Lietuvos Rytas has interviewed some Lithuanians about their take in Brexit.

Stasė Kazlauskienė, Kaunas:

“My children have been living in England for almost ten years. Two of them have graduated from colleges there, they have jobs and hope that they will not be forced to leave even if British voters decide to leave the European Union. […] We have gotten used to feeling free and travel unrestricted across Europe. I would hate if our citizens were classified once again into acceptable and not acceptable.”

Janina Baublienė, Panevėžys:

“All hooligans and racketeers from our street have emigrated to England. I would not be happy at all if they returned and started rampaging again. From what I’ve heard, they are not exactly in clean businesses in London.
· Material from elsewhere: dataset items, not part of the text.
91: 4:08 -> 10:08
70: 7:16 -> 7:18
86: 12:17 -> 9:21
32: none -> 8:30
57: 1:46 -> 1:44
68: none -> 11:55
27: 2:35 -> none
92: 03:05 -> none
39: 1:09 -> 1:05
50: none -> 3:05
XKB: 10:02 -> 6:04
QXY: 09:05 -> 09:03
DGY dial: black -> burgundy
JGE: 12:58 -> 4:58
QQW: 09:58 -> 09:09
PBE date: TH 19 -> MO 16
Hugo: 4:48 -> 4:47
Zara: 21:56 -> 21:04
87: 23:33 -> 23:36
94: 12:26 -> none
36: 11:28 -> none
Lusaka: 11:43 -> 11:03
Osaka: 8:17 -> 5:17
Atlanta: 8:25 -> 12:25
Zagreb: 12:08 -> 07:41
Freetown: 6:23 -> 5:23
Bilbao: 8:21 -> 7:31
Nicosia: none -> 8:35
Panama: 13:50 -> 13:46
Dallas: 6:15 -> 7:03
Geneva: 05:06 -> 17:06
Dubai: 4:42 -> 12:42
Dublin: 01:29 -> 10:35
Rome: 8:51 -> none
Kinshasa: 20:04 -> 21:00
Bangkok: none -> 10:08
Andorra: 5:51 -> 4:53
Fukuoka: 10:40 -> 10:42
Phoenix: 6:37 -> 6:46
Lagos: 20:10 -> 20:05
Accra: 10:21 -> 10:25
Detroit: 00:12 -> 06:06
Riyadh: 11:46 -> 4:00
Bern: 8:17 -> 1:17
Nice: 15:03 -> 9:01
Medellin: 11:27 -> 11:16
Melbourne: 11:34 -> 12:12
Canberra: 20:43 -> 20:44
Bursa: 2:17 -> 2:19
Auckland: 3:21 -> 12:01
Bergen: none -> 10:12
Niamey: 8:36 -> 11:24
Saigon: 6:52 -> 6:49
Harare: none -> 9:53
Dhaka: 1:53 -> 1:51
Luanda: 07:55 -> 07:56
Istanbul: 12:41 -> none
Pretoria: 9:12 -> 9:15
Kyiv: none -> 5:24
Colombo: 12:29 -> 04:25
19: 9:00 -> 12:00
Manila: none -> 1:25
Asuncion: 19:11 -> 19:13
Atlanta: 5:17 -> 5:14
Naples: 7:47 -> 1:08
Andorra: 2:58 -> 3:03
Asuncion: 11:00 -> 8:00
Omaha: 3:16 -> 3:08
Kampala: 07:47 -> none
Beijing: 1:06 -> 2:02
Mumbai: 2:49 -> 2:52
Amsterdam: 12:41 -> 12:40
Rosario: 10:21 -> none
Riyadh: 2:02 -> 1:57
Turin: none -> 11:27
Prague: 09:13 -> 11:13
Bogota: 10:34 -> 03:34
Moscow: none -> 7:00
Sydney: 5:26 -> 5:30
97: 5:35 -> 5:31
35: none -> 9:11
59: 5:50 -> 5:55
Only one has a legal job in construction.”

Daiva Budrienė, journalist, London:

“Last weekend, I travelled about 100 kilometres south of London. I was surprised to see posters in the windows, on balconies and cars: ‘Vote: leave’. Writings on cyclists’ vests: ‘Vote: out’. The Brits seem to be resolute about this. I spotted only one sign in a blue background: ‘Remain in’.”

Jūratė Bernotienė, interpreter, London:

“I am, as the English say, relaxed, since this country has never made a decision to turn things upside down. The English are doing everything protractedly, calmly and after careful deliberation. In most cases, they take into account everyone’s interest. On the other hand, I am glad that such a referendum is taking place, because it shows that each nation can freely choose to be or not to be part of any organization, even if it is the best in the world. The EU now emits a bureaucratic stink. Referenda can help kick inertia out of the apparatus, their reluctance to listen to other arguments, their arrogance.”

Petras Tverijonas, priest, St. Casimir Parish, London:

“I look at the situation as a Lithuanian and I do have some fears. Fears about the security of all Europe. We are all concerned about how it will end. If Europe starts splitting up, democracy will weaken and dictatorial forces will grow, wherever they be: England, France or Lithuania.

“Clearly, those Lithuanians who live here [in the UK] will not be expelled and driven out in echelons – this is not a dictatorship! But if there are economic problems, the last-generation migrants would be the ones to suffer. In all times, they would blame migrants for economic problems. That’s just how things are.”